[BEGIN Text section]

By observing the mean compound polarity score , we can say that the beer style "Dortmunder / Export Lager" is liked most but has only one person that likes it as much, we can instead say "American Blonde Ale" is the most famous, based on combination of polarity and higher frequency

6. How does written review compare to overall review score for the beer styles?

By observing the mean compound polarity score calculated we can get an idea how the user written review text is collaborating in calculating the overall review score.

7. How to find similar beer drinkers by using written reviews only?   

In [None]:
from sklearn.feature_extraction.text import TfidfVectorizer
from sklearn.metrics.pairwise import cosine_similarity

In [None]:
reviewTextData.columns

In [None]:
# Feature Extraction
# Initialize TF-IDF vectorizer
tfidf_vectorizer = TfidfVectorizer()

# Fit and transform the preprocessed text data to create TF-IDF features
tfidf_matrix = tfidf_vectorizer.fit_transform(reviewTextData['preprocessed_review_text'])

[END Text section]
[BEGIN Data excerpt]

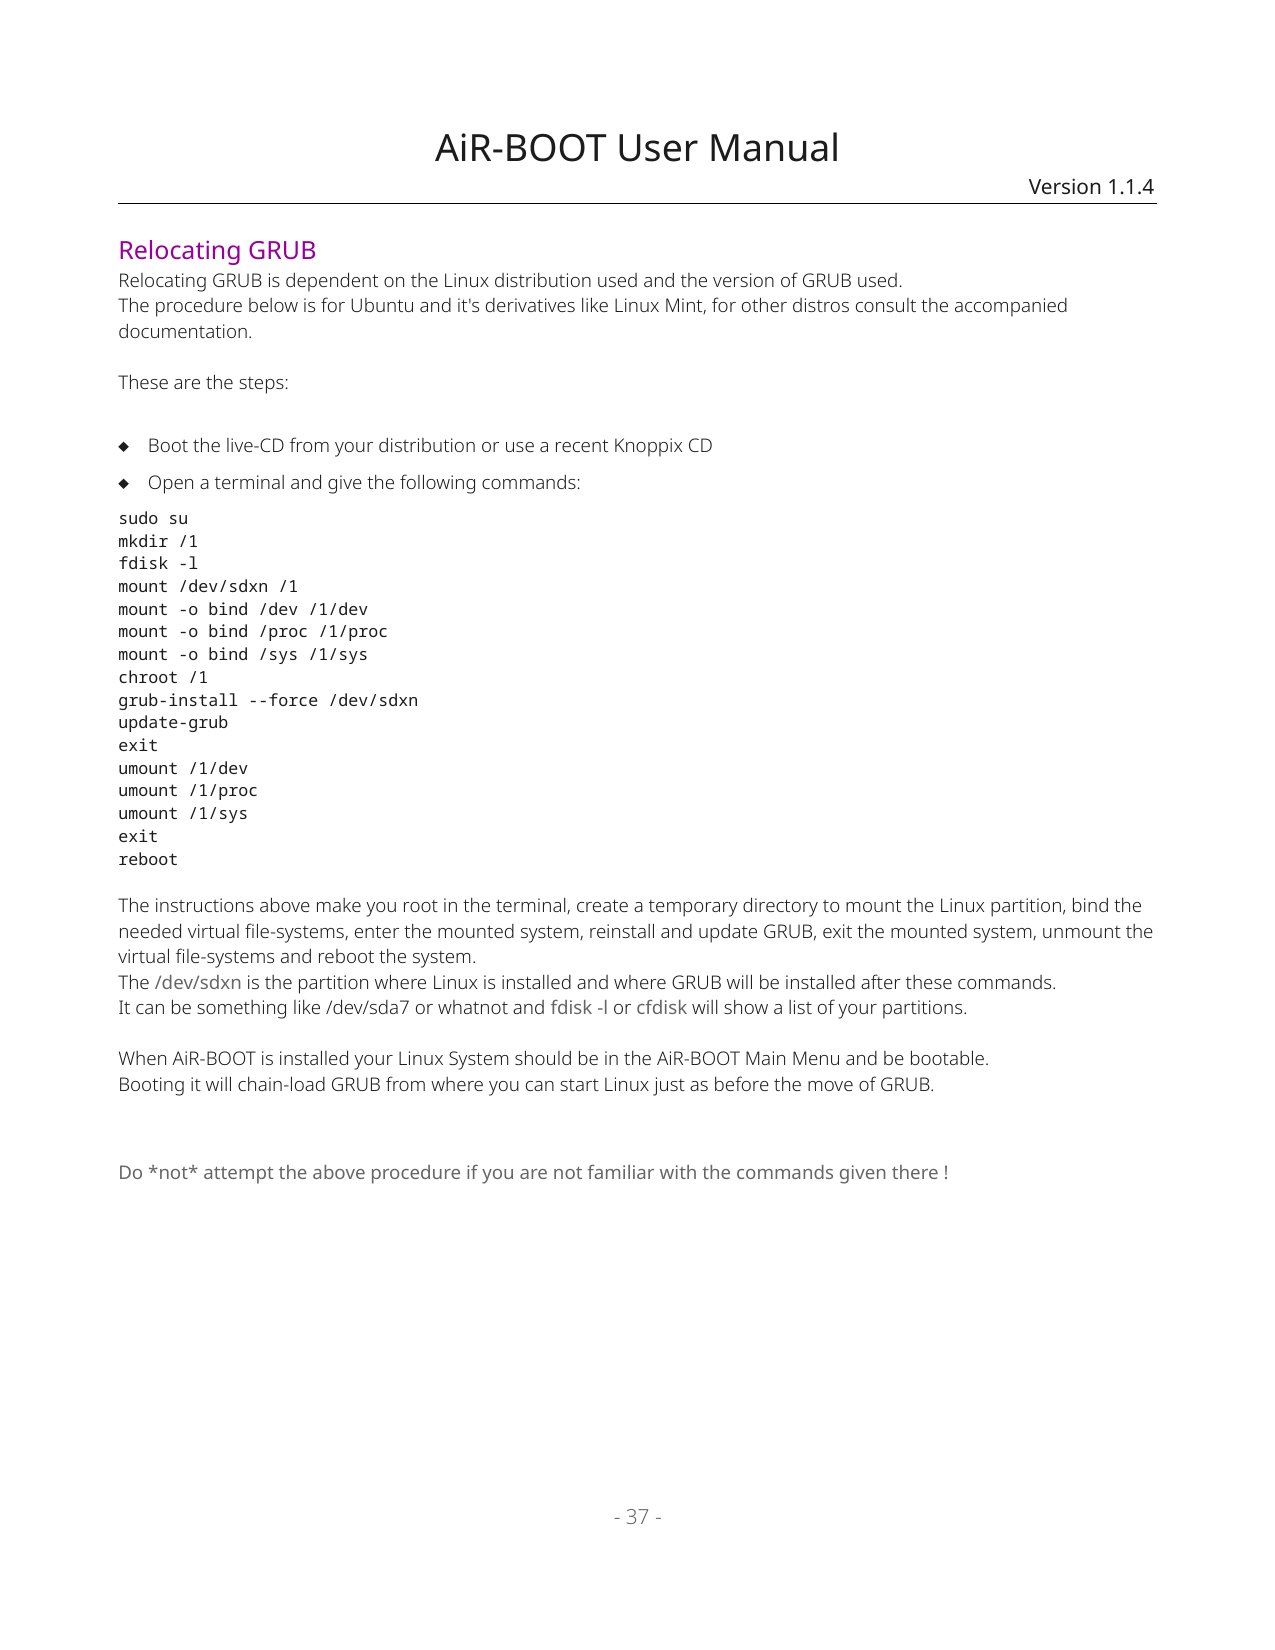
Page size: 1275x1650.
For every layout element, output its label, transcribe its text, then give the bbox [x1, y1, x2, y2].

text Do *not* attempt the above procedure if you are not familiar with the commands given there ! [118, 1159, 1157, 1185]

[END Data excerpt]

• Work to do:
a. Rewrite the beer review notebook from "6. How does" to "overall review score.", swapping "overall review score" for "final rating".
b. Carry the beer review notebook on past its last line.

• Per-task answers:
a.
6. How does written review compare to final rating for the beer styles?

By observing the mean compound polarity score calculated we can get an idea how the user written review text is collaborating in calculating the final rating.

b.
# Step 3: Similarity Calculation
# Calculate cosine similarity between user reviews
cosine_similarities = cosine_similarity(tfidf_matrix, tfidf_matrix)

In [None]:
from sklearn.cluster import KMeans
import numpy as np

In [None]:
# grouping together similiar customers based on reviews
kmeans = KMeans(n_clusters=3)
clusters = kmeans.fit_predict(cosine_similarities)

# Step 3: Analyze cluster assignments
# Assign each user to a cluster
user_clusters = {}

for user_id, cluster_id in enumerate(clusters):
    if cluster_id not in user_clusters:
        user_clusters[cluster_id] = []
    user_clusters[cluster_id].append(user_id)

# Print the users in each cluster
for cluster_id, users in user_clusters.items():
    print(f"Cluster {cluster_id}: {users}")